Ama her ikisinin dünya ısınmasında payı sadece % 23.
Rusya,Brezilya, Hindistan ve Çin’in yuvarlak sözler dışında hiç bir taahhüdü yok.
Oysa, sadece son 2 ülkenin küresel ısınmadaki payı % 35.
Endonezya, Meksika, Brezilya, Türkiye hedef konusunda ortada bile yoklar.
Başında Dr.Fatih Birol‘un olduğu IEA hesaplamış : İklim hedeflerine erişimde, bütün bu taahhüdlerin payı ancak % 5...
Bu işin finansman cephesinde ne var / ne yok ?
2020’de gelişmişler,gelişmekte olan ülkeler için kullanımına hazır 100 Milyar $ hibe verecekti. Toplanan para ancak 80 Milyar $ oldu. Oysa IEA, 2 Trilyon $’ lık bir kaynak gerek olduğunu hesaplıyor.
İşte bu ortamda 193 ülke bugün toplanacak / tartışacak ve havanda su döğecek.
NDC hedefleri bile yenilemeyecek, finansman katkısını artmasını ise kimsecikler beklemiyor.

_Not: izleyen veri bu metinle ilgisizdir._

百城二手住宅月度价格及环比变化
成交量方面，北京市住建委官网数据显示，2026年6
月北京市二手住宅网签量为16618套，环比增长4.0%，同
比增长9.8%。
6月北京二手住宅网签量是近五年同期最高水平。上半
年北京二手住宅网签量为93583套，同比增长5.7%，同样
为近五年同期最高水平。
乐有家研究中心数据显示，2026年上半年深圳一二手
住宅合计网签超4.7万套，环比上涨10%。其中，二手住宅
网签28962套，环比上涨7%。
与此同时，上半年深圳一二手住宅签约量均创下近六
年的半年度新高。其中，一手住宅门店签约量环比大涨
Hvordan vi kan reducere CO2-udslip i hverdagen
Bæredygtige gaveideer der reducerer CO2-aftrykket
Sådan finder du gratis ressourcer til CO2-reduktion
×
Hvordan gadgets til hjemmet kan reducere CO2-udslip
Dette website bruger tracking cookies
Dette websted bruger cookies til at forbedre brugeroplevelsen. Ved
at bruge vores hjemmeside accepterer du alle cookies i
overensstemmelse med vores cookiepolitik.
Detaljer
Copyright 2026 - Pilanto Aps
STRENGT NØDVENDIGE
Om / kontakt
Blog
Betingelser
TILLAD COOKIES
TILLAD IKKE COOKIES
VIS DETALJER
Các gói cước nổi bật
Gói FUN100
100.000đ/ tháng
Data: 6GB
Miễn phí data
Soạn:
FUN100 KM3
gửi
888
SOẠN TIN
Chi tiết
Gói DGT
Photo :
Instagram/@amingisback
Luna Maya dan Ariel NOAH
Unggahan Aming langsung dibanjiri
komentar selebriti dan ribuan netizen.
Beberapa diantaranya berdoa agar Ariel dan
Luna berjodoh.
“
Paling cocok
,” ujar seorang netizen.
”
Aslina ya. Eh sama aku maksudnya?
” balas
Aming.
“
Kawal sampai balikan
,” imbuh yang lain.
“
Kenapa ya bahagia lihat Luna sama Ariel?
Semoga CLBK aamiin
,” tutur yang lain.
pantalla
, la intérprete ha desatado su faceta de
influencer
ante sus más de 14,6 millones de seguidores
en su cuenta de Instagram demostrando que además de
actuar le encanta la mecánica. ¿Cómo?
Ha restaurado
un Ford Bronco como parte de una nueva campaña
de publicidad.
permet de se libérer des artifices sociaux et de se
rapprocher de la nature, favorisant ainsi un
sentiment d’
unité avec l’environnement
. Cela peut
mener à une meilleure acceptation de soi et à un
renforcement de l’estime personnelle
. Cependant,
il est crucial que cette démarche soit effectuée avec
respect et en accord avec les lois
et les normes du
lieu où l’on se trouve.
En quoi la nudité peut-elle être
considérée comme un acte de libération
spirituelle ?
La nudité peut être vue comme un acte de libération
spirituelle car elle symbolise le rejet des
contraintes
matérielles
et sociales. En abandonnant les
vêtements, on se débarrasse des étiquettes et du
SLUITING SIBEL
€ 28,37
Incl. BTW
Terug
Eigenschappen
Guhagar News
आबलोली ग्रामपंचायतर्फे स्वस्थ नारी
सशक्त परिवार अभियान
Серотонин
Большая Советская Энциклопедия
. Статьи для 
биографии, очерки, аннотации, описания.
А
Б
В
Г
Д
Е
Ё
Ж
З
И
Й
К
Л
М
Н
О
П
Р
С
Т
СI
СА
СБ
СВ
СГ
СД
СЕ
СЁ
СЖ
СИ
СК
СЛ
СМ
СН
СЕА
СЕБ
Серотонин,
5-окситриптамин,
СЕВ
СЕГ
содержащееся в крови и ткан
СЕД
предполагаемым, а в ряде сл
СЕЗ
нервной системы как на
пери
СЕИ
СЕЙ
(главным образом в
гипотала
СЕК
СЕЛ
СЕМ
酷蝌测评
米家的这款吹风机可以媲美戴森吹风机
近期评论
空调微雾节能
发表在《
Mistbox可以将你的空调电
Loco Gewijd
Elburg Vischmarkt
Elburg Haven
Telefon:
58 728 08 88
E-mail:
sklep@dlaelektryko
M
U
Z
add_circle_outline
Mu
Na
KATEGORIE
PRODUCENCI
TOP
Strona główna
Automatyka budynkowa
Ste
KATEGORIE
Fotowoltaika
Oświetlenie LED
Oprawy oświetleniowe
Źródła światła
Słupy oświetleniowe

Gelişmiş ülkeler, gelişmekte olan ülkeleri iklimsel felaketin önlenmesinde katkıda bulunmamakla suçlayacak. Gelişmekte olan ülkeler, pandemi gerekçesiyle bunu yapamadıkları savını getirecek.Yoksul ülkeler ise, diğer 2 grup ülkeyi ‘’çıkarcı’’ ve ‘’eyyamcı’’ olmakla suçlayacak.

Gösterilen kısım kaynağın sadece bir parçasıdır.